• THE TASK: Gather every line in the listing below that contains the string "FULL", copying each line unchanged.

• INFORMATION PROVIDED:
--- begin ---

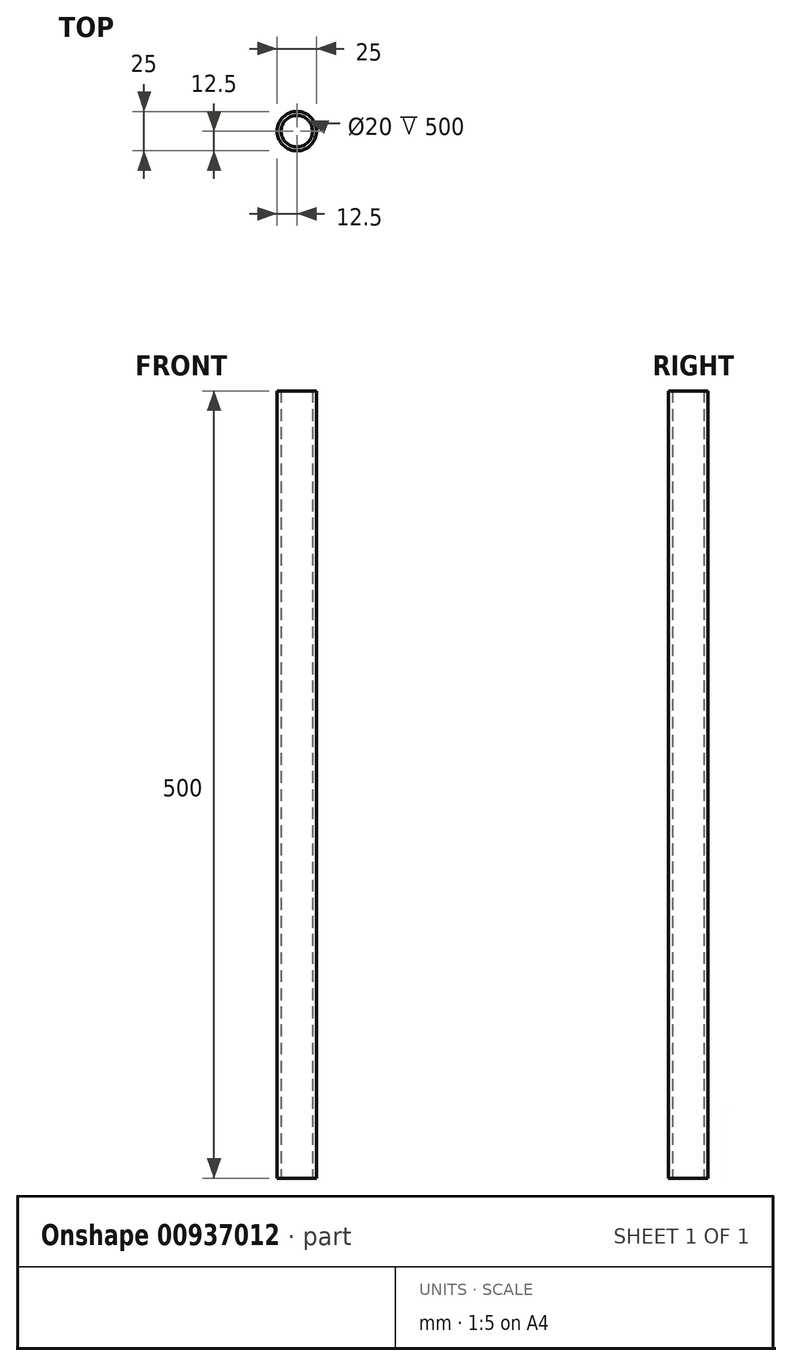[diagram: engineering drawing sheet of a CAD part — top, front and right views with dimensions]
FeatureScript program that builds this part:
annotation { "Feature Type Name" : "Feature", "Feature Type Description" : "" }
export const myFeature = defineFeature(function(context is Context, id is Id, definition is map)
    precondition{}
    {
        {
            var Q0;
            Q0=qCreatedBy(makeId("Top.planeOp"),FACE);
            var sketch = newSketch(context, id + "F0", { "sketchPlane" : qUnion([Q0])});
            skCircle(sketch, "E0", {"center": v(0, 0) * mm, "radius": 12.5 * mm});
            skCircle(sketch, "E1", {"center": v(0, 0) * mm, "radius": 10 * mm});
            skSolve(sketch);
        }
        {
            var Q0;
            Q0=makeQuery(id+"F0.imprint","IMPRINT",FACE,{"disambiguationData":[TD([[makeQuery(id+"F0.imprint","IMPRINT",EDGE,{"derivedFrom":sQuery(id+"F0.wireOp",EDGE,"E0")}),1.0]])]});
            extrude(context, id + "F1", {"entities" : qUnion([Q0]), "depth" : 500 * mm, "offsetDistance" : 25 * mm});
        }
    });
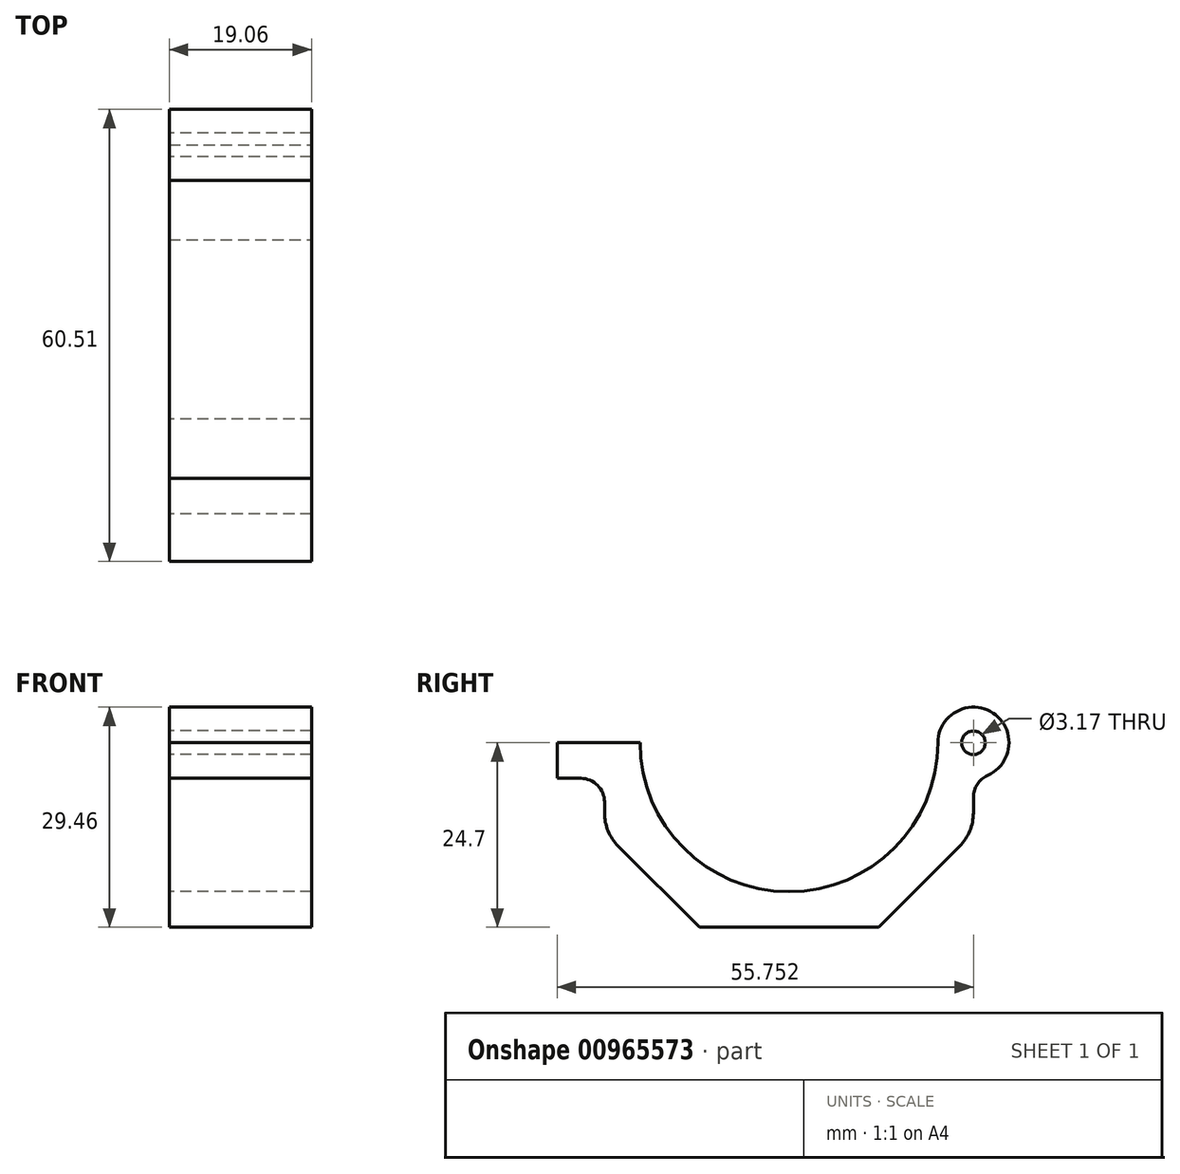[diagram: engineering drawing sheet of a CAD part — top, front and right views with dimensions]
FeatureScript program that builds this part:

--- end ---
--- begin ---

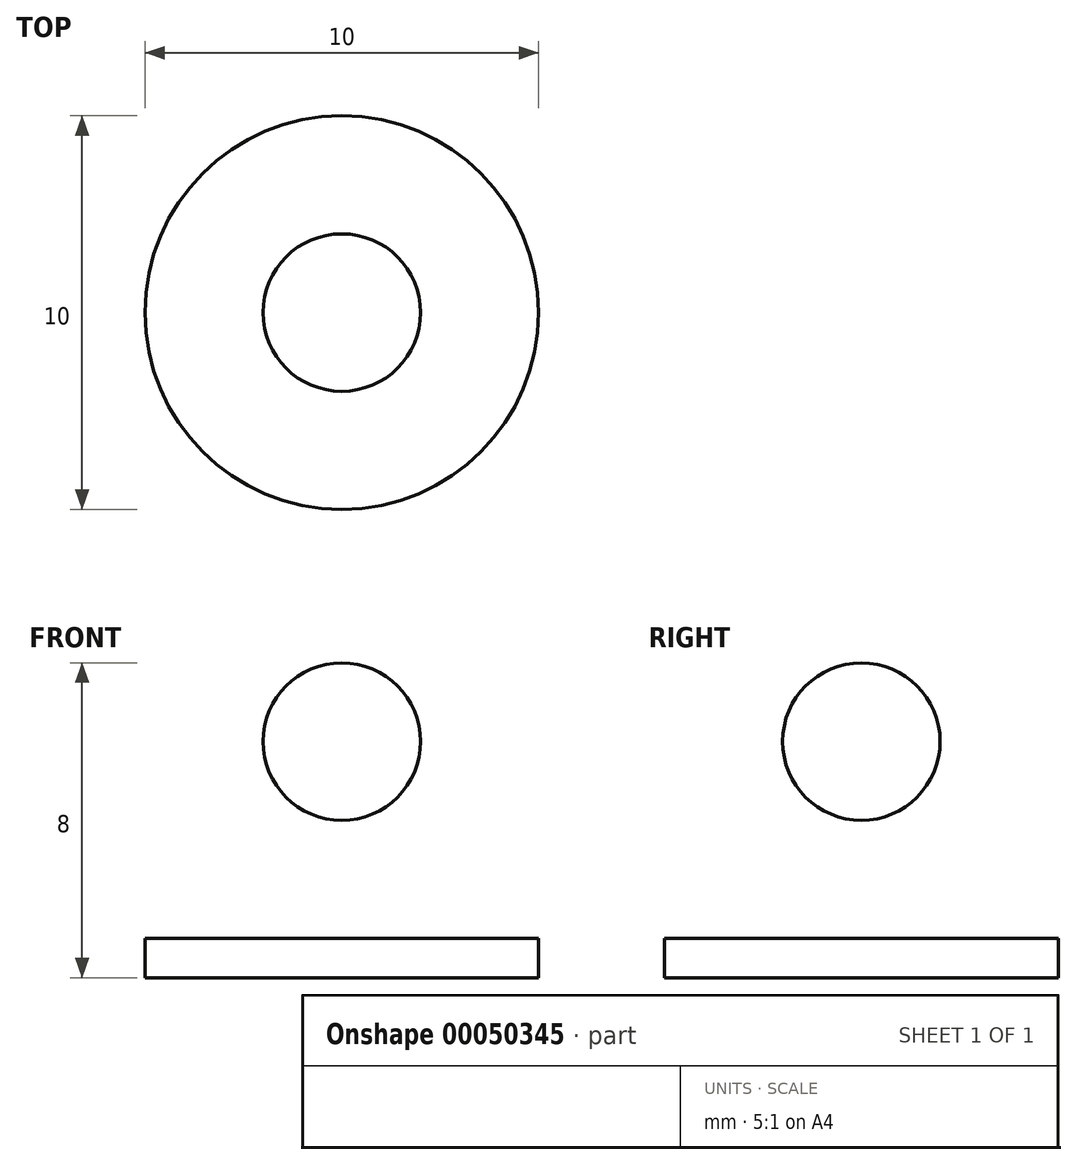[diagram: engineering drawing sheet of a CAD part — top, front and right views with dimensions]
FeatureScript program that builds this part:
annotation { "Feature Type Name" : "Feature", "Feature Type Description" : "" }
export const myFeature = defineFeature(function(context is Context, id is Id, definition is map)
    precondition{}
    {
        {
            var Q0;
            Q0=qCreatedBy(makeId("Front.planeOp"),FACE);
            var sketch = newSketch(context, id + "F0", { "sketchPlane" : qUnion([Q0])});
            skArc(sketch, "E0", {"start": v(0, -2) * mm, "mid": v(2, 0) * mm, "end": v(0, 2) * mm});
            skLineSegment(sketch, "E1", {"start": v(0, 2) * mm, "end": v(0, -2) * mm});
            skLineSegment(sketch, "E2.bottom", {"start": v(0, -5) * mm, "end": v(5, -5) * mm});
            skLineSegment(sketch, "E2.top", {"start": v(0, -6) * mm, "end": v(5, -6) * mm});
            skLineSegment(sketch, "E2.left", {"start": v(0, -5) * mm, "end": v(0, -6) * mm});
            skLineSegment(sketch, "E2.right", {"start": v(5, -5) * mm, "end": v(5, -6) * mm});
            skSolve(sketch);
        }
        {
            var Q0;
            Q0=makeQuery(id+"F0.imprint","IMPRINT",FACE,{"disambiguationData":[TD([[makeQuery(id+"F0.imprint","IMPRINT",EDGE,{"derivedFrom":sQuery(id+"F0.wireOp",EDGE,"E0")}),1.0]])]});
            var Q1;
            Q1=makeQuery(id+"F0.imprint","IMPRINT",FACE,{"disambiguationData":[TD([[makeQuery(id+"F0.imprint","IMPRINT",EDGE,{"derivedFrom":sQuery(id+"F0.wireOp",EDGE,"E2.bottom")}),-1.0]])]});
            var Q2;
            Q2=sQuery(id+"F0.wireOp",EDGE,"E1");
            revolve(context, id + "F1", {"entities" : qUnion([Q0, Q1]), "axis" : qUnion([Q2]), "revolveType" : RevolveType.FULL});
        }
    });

--- end ---
--- begin ---

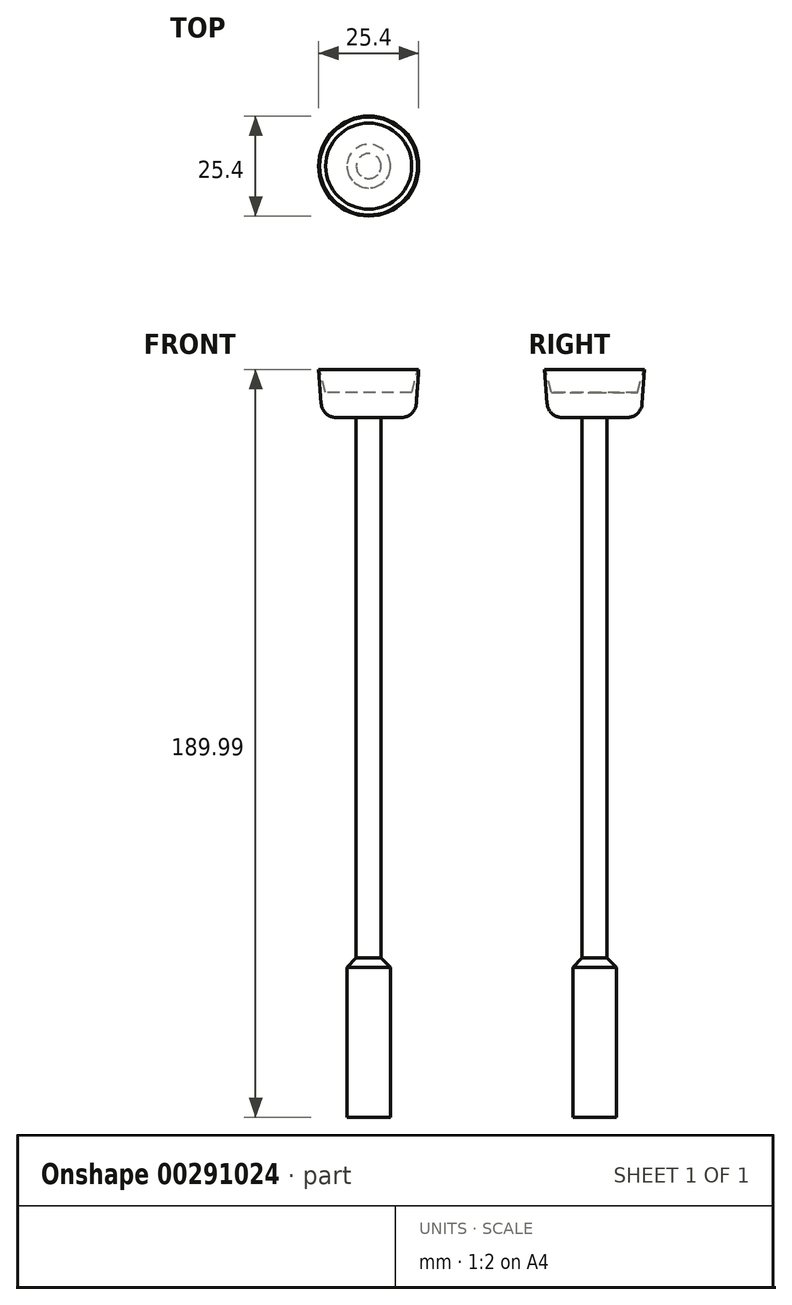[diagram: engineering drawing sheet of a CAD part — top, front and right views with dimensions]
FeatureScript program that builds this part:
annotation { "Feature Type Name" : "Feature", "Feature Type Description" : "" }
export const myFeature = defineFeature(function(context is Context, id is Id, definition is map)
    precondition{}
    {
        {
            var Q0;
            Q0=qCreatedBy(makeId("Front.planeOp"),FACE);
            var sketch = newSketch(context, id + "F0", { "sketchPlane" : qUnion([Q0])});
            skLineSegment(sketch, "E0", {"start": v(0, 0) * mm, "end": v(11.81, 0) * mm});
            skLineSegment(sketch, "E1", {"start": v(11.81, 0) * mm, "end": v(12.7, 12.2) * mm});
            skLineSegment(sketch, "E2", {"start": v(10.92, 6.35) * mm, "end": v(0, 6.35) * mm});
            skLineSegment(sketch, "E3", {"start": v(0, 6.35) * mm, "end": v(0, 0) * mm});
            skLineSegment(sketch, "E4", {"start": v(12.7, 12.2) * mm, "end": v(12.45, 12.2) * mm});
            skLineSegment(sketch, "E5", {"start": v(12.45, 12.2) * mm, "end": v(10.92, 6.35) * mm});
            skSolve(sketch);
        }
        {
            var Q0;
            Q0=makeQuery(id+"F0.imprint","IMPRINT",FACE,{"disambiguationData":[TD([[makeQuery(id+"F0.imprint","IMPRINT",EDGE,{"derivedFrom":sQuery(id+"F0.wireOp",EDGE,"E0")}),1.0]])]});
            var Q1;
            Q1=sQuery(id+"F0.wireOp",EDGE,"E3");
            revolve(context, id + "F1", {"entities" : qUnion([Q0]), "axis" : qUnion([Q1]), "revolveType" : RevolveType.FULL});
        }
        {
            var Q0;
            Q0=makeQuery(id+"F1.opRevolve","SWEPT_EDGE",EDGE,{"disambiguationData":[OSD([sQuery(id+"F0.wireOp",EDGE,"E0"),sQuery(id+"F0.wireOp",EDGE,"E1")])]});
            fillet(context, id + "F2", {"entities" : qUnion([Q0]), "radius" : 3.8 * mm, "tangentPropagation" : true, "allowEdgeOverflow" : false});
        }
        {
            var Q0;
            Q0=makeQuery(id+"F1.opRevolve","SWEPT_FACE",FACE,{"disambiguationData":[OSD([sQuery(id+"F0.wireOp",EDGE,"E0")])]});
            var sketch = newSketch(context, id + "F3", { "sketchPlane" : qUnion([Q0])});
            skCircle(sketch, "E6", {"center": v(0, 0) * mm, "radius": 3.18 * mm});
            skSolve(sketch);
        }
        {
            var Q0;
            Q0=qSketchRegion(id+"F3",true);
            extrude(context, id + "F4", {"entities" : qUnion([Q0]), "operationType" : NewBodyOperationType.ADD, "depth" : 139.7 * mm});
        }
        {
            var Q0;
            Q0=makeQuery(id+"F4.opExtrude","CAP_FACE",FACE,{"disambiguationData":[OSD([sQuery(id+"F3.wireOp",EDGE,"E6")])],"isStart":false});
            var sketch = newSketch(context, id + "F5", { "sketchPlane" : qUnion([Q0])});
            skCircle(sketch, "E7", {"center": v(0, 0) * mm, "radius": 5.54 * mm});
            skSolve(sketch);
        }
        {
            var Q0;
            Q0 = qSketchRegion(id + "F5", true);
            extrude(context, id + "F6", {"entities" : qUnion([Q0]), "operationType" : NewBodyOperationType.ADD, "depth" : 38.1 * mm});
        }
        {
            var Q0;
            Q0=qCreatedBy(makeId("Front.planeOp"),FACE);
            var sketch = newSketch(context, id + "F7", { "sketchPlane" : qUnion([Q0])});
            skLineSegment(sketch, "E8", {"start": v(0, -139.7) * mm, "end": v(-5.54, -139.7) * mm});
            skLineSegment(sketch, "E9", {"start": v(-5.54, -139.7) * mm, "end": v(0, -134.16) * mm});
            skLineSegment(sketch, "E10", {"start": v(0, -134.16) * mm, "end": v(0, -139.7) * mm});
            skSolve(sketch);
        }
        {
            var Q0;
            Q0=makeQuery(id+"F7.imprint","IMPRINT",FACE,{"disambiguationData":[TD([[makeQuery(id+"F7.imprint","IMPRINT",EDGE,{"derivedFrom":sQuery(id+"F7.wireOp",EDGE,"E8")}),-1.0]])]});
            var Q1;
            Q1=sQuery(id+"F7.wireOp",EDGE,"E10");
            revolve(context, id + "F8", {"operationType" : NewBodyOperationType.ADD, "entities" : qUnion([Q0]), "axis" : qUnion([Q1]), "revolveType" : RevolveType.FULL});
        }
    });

--- end ---

• EXERCISE ANSWER:
            revolve(context, id + "F1", {"entities" : qUnion([Q0, Q1]), "axis" : qUnion([Q2]), "revolveType" : RevolveType.FULL});
            revolve(context, id + "F1", {"entities" : qUnion([Q0]), "axis" : qUnion([Q1]), "revolveType" : RevolveType.FULL});
            revolve(context, id + "F8", {"operationType" : NewBodyOperationType.ADD, "entities" : qUnion([Q0]), "axis" : qUnion([Q1]), "revolveType" : RevolveType.FULL});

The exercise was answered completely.